■ **Information given**:
*** Begin section ***

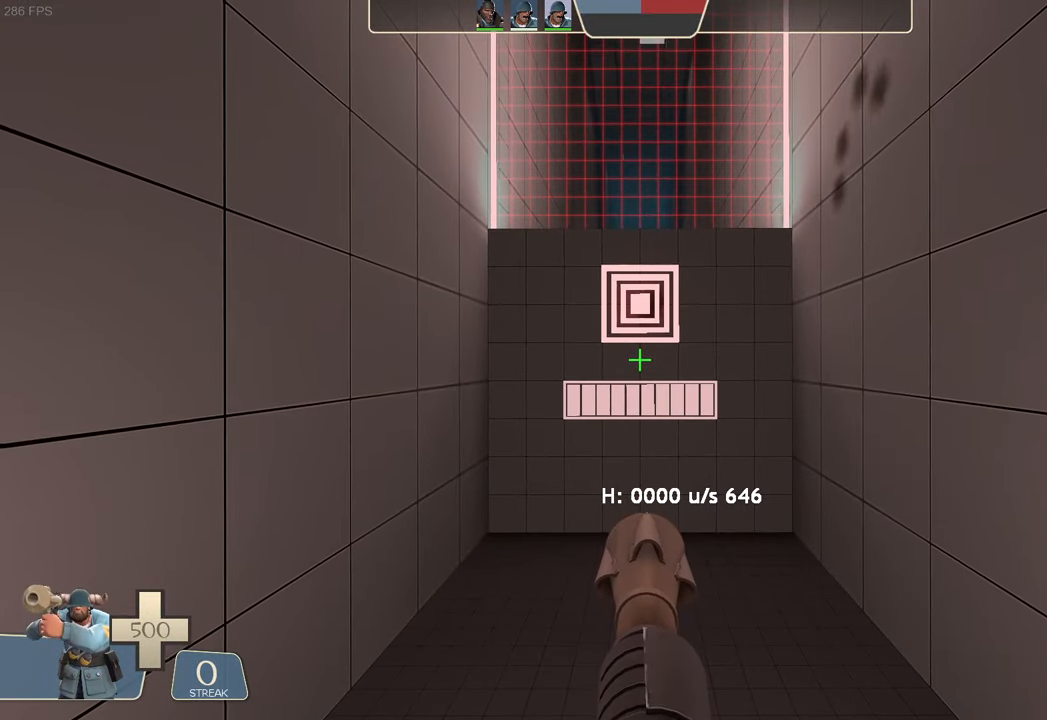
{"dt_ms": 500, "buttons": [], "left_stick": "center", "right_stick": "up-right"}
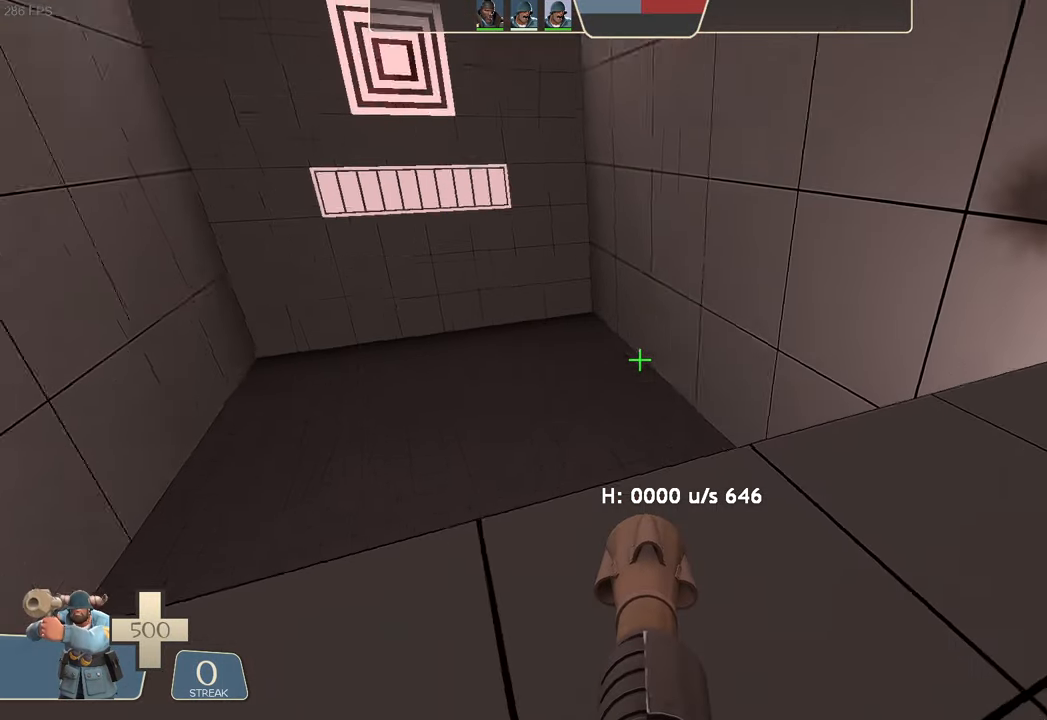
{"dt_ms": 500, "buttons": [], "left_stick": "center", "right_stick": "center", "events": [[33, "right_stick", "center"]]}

*** End section ***
*** Begin section ***

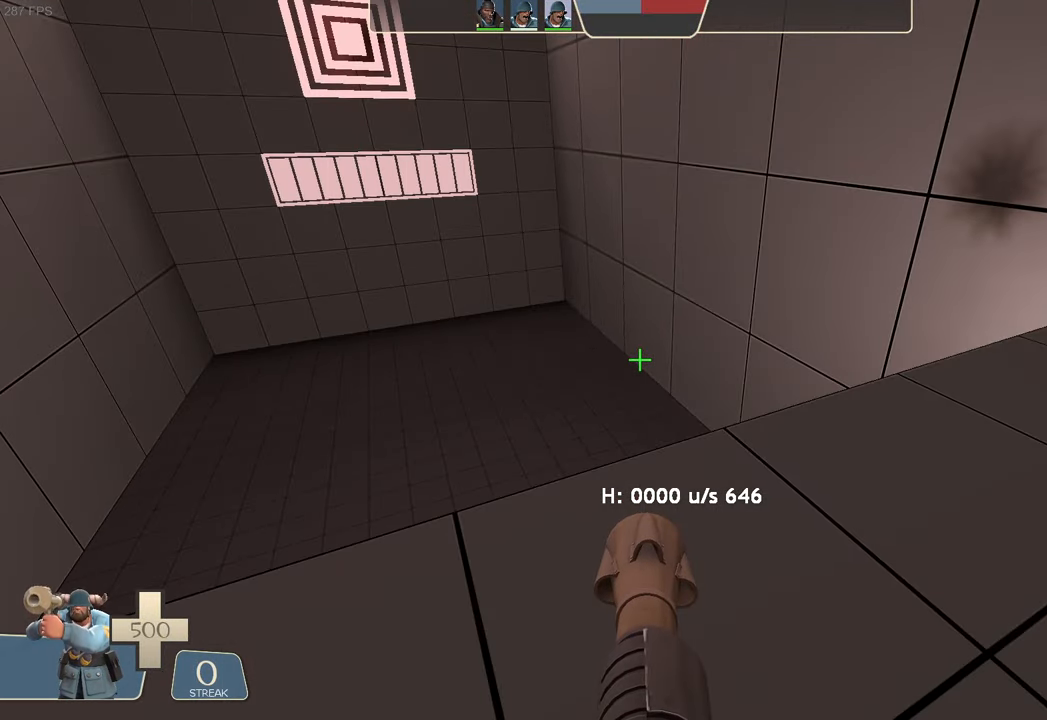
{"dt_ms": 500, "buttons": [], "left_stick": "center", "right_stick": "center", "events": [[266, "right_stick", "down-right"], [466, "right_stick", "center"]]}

*** End section ***
*** Begin section ***

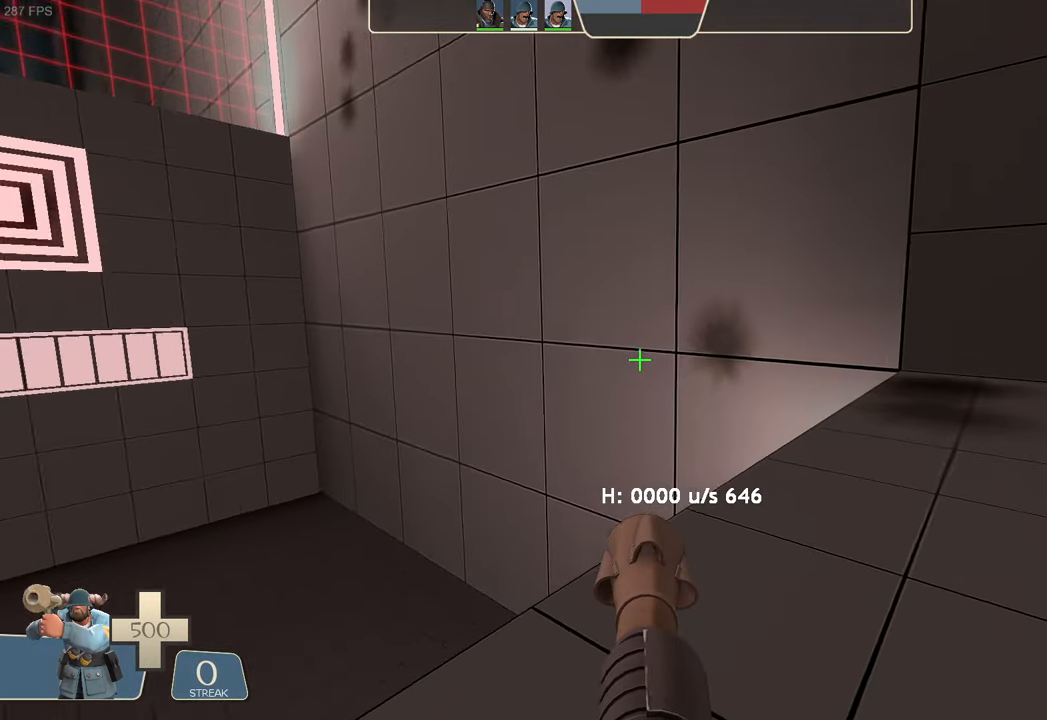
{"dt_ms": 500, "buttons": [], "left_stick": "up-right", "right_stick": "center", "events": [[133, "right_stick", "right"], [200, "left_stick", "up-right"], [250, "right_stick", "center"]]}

*** End section ***

■ **Exercise**:
Scan the entries above and return each line that holds "events".

■ **Answer space**:
{"dt_ms": 500, "buttons": [], "left_stick": "center", "right_stick": "center", "events": [[33, "right_stick", "center"]]}
{"dt_ms": 500, "buttons": [], "left_stick": "center", "right_stick": "center", "events": [[266, "right_stick", "down-right"], [466, "right_stick", "center"]]}
{"dt_ms": 500, "buttons": [], "left_stick": "up-right", "right_stick": "center", "events": [[133, "right_stick", "right"], [200, "left_stick", "up-right"], [250, "right_stick", "center"]]}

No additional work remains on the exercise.